Есть картина, запечатлевшая торжество в Кремле. Возле Сталина стоял, естественно, Берия. После устранения маршала, который не осуществил ни одной военной операции, в картину внесли поправку, превратив голову Берии в голову какого-то безымянного генерала. Не знаю, замазали ли физиономии Маленкова, Молотова и Кагановича или просто заткнули огромное полотно в запасник.
А между тем ни одна армия в мире не потеряла за три-четыре года без войны более сорока тысяч кадровых командиров, за что стоит поблагодарить многих изображенных на холсте.
У Эренбурга в статьях военной поры нет ни звука о недавних судилищах над верхушкой РККА, нет ни звука о судьбах – как тогда именовали капитанов да полковников – начсостава. Эренбург требовал от зека и остальных бойцов Юга не просто патриотических чувств, но и понимания безвыходности сложившейся ситуации, По сути, он загонял человека в угол: бей и стой, стой и бей!
Чем бить-то, Илья Григорьевич? Кулаками?!
Умри, но спаси родину и народ!

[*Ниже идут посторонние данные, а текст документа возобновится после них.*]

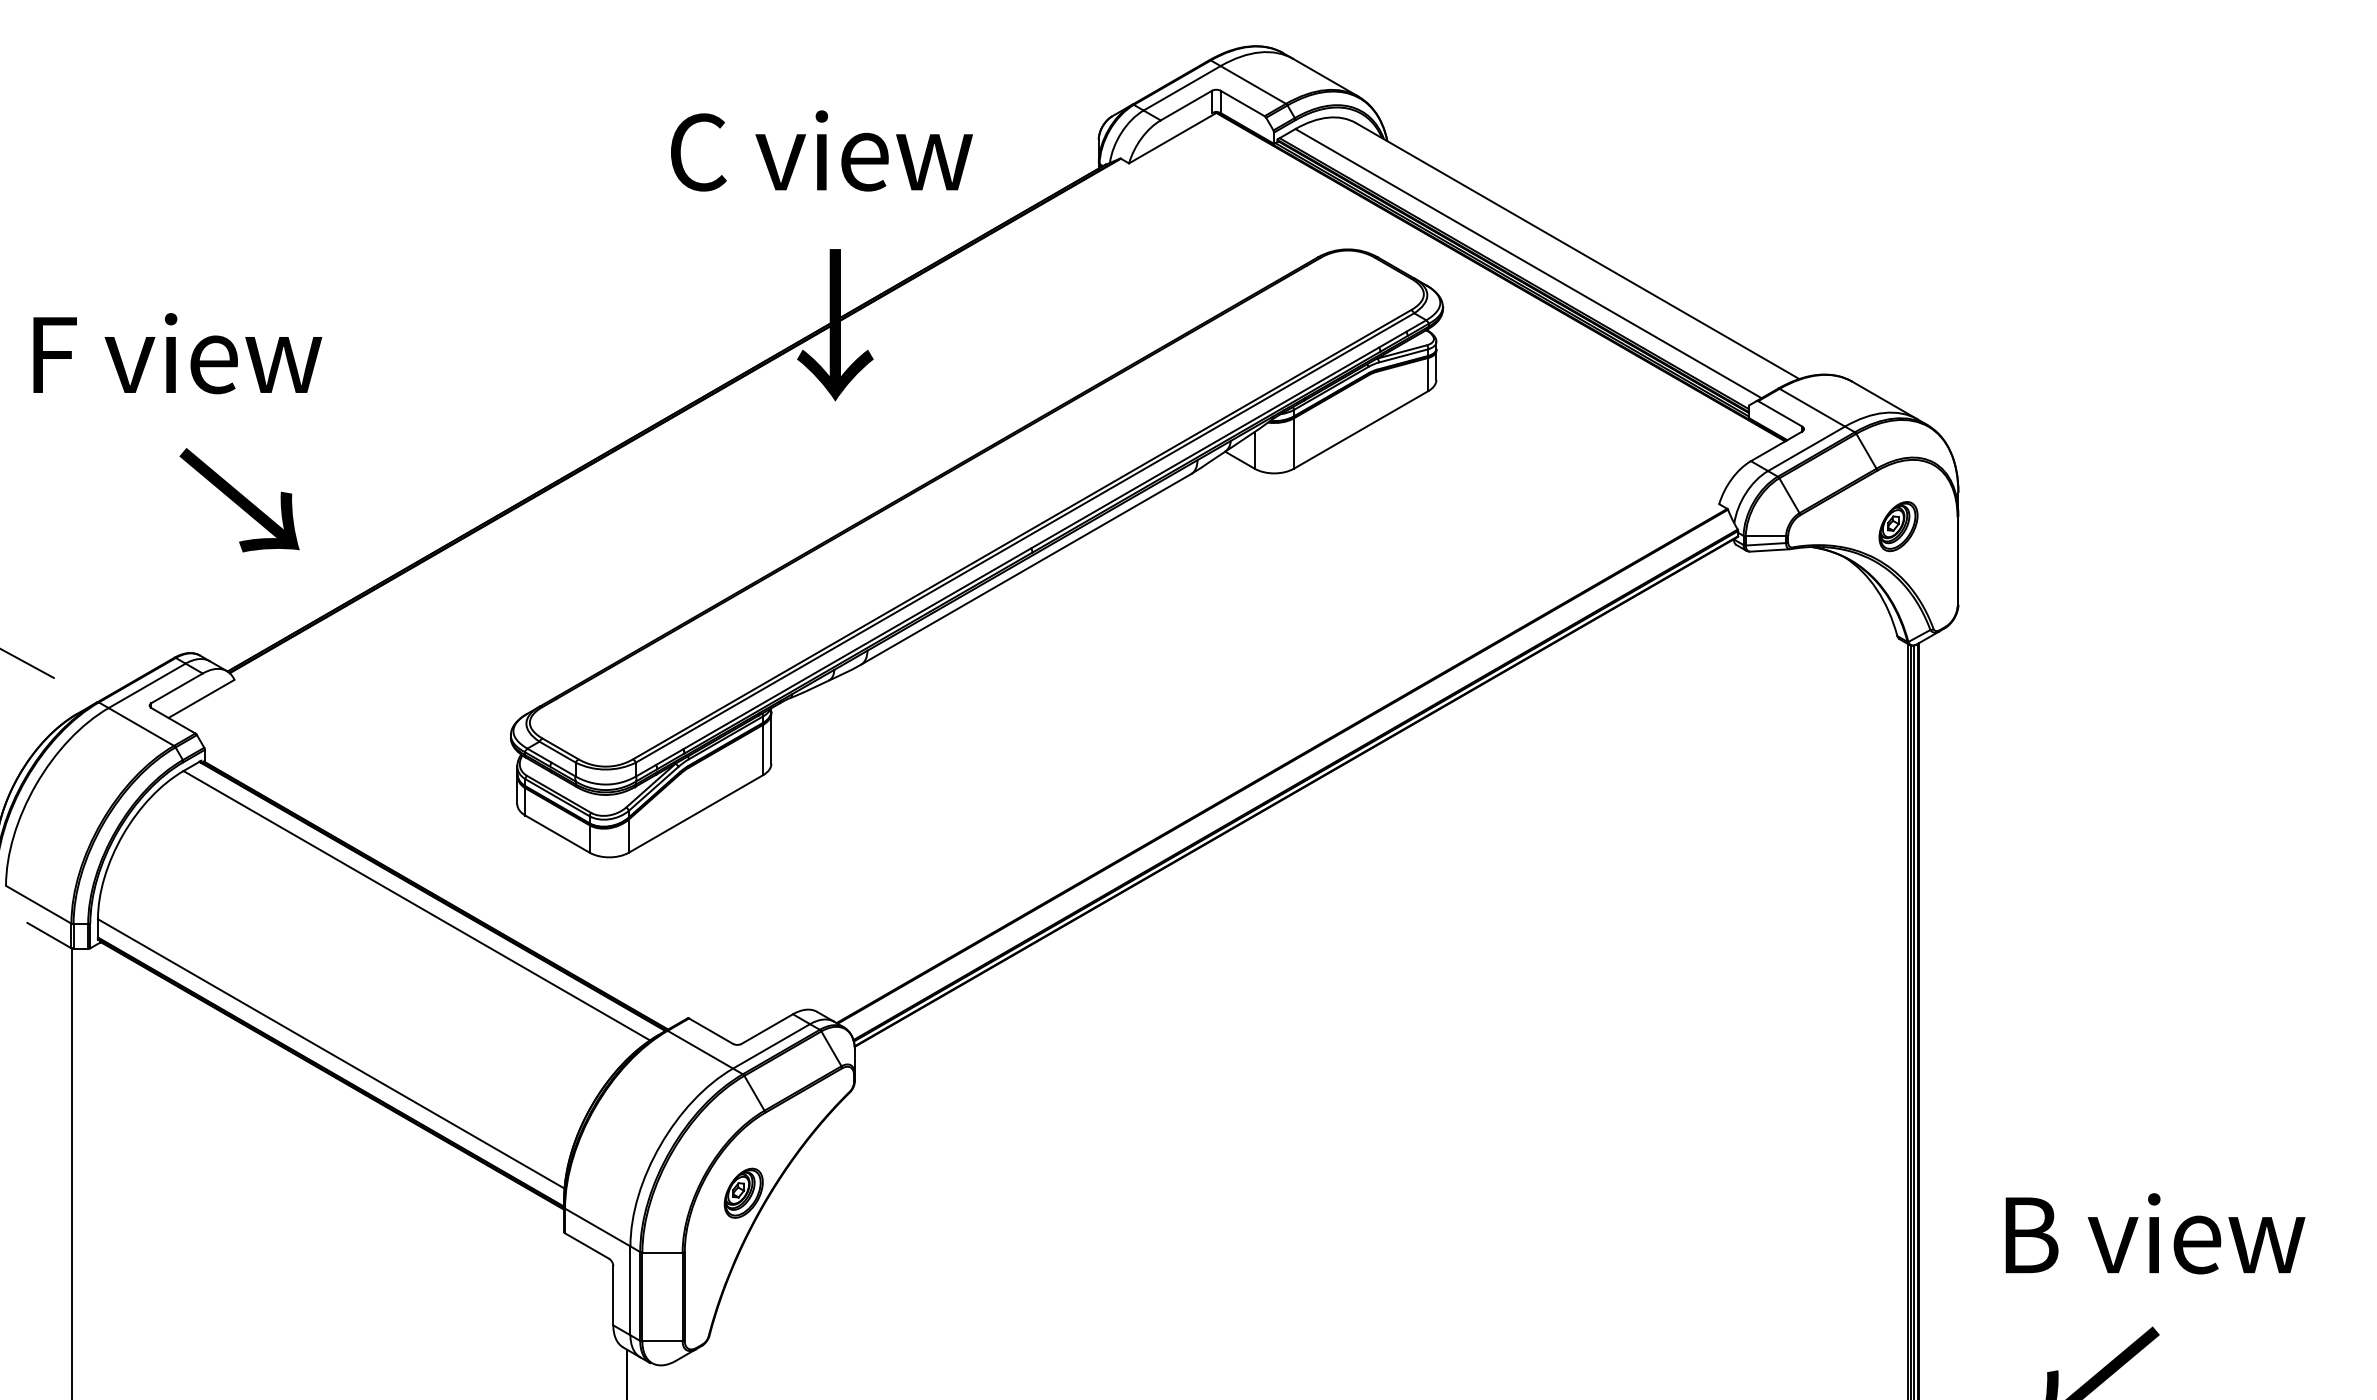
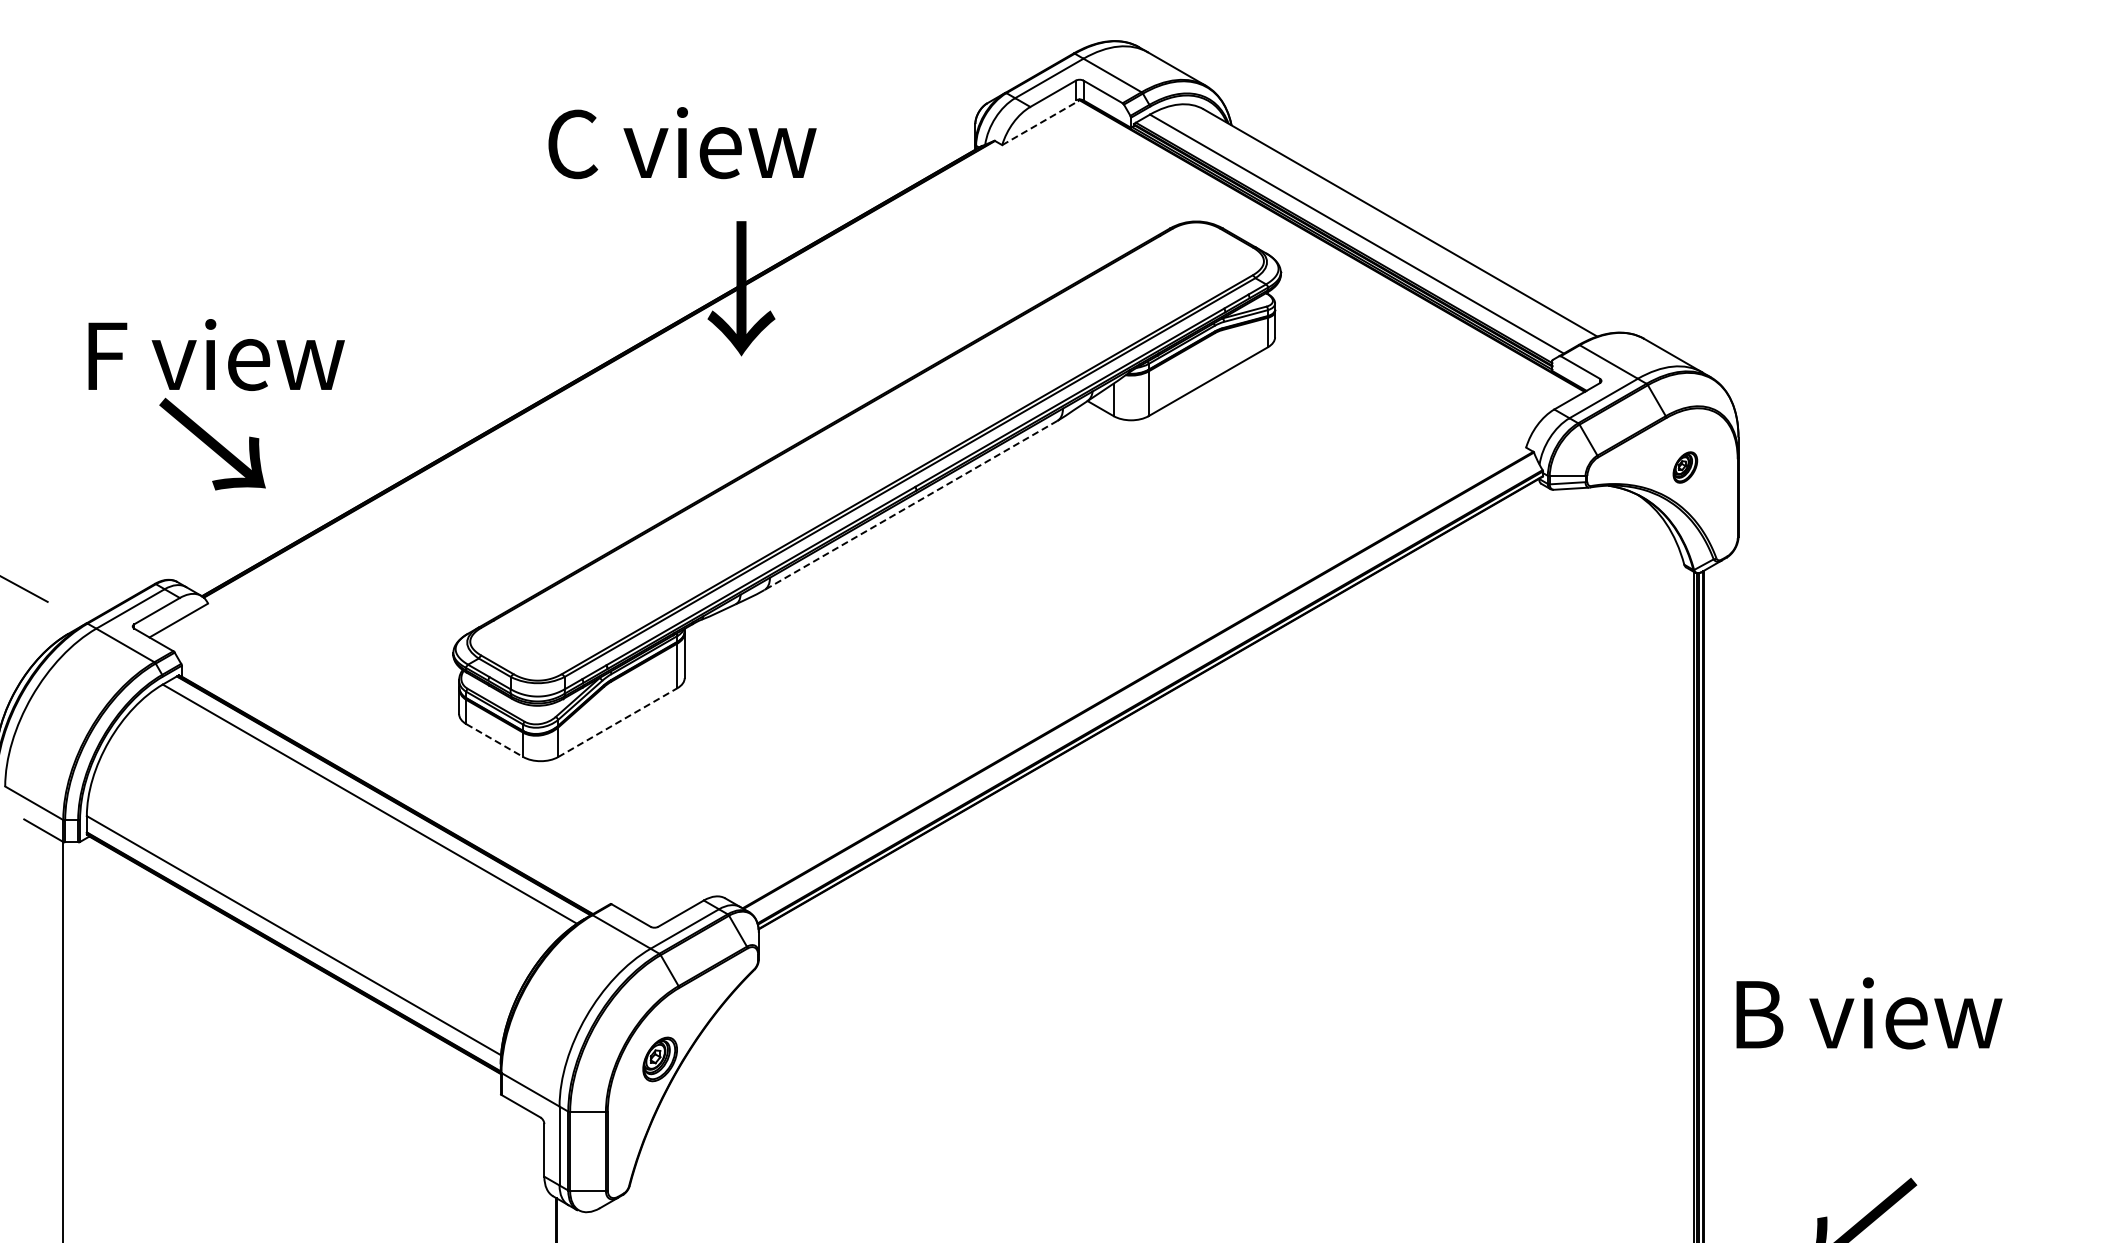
line: (1172, 139) -> (1040, 123), solid -> dashed
text: (821, 151) -> (682, 143), moved
text: (177, 353) -> (216, 354), moved
part: (1898, 526) -> (1685, 467), size x0.7
line: (1025, 569) -> (910, 505), solid -> dashed
line: (695, 813) -> (617, 722), solid -> dashed
line: (557, 834) -> (494, 740), solid -> dashed
text: (2155, 1233) -> (1869, 1013), moved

А кто виноват в смертельной альтернативе – не спрашивай! И после войны – не спрашивай! Сложная обстановка, кругом враги. Эту сложную обстановку и устраивали, чтобы народ ничего и ни у кого не спрашивал. Эрнст Генри был прав, когда упрекал Эренбурга в открытом письме в устарелой – хрущевской – трактовке деяний Сталина. Варлама Шаламова не устраивала фигура автора письма, но Генри-то прав, а вместе с тем он недосказал многого и даже не коснулся главного.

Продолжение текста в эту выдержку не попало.